■ Task to carry out ■
For the data below, report how many lines include the word "your", and write nothing else.

(Records from a collection)
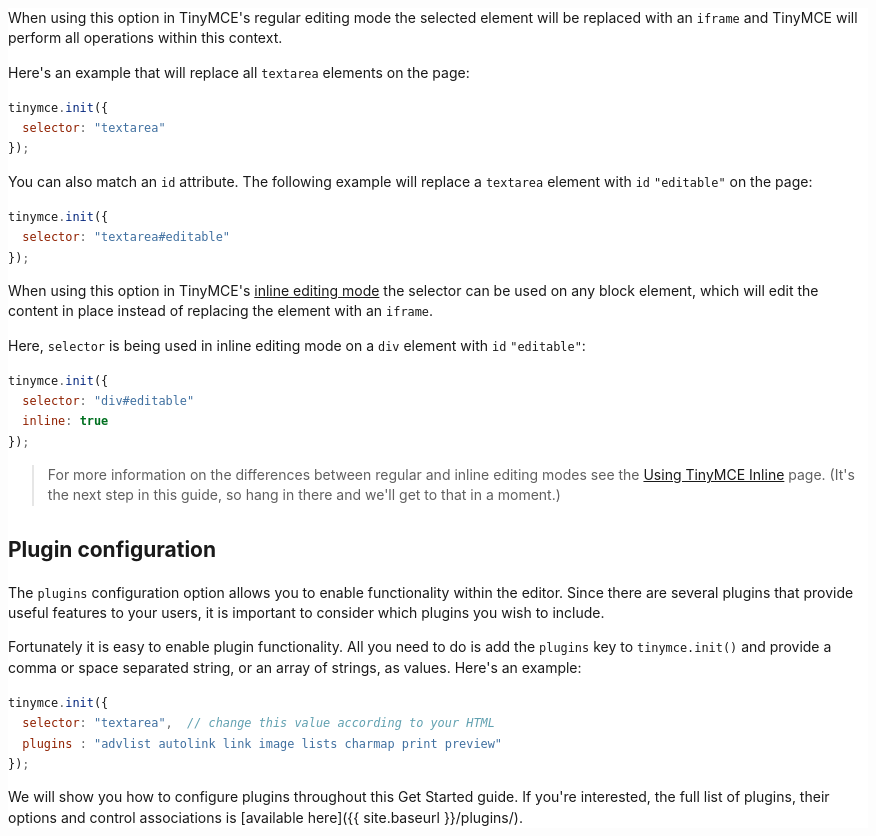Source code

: When using this option in TinyMCE's regular editing mode the selected element will be replaced with an `iframe` and TinyMCE will perform all operations within this context.

Here's an example that will replace all `textarea` elements on the page:

```js
tinymce.init({
  selector: "textarea"
});
```

You can also match an `id` attribute. The following example will replace a `textarea` element with `id` `"editable"` on the page:

```js
tinymce.init({
  selector: "textarea#editable"
});
```

When using this option in TinyMCE's [inline editing mode](../use-tinymce-inline/) the selector can be used on any block element, which will edit the content in place instead of replacing the element with an `iframe`.

Here, `selector` is being used in inline editing mode on a `div` element with `id` `"editable"`:

```js
tinymce.init({
  selector: "div#editable"
  inline: true
});
```

> For more information on the differences between regular and inline editing modes see the [Using TinyMCE Inline](../use-tinymce-inline/) page. (It's the next step in this guide, so hang in there and we'll get to that in a moment.)


## Plugin configuration

The `plugins` configuration option allows you to enable functionality within the editor. Since there are several plugins that provide useful features to your users, it is important to consider which plugins you wish to include.

Fortunately it is easy to enable plugin functionality. All you need to do is add the `plugins` key to `tinymce.init()` and provide a comma or space separated string, or an array of strings, as values. Here's an example:

```js
tinymce.init({
  selector: "textarea",  // change this value according to your HTML
  plugins : "advlist autolink link image lists charmap print preview"
});
```

We will show you how to configure plugins throughout this Get Started guide. If you're interested, the full list of plugins, their options and control associations is [available here]({{ site.baseurl }}/plugins/).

■ Result of the task ■
2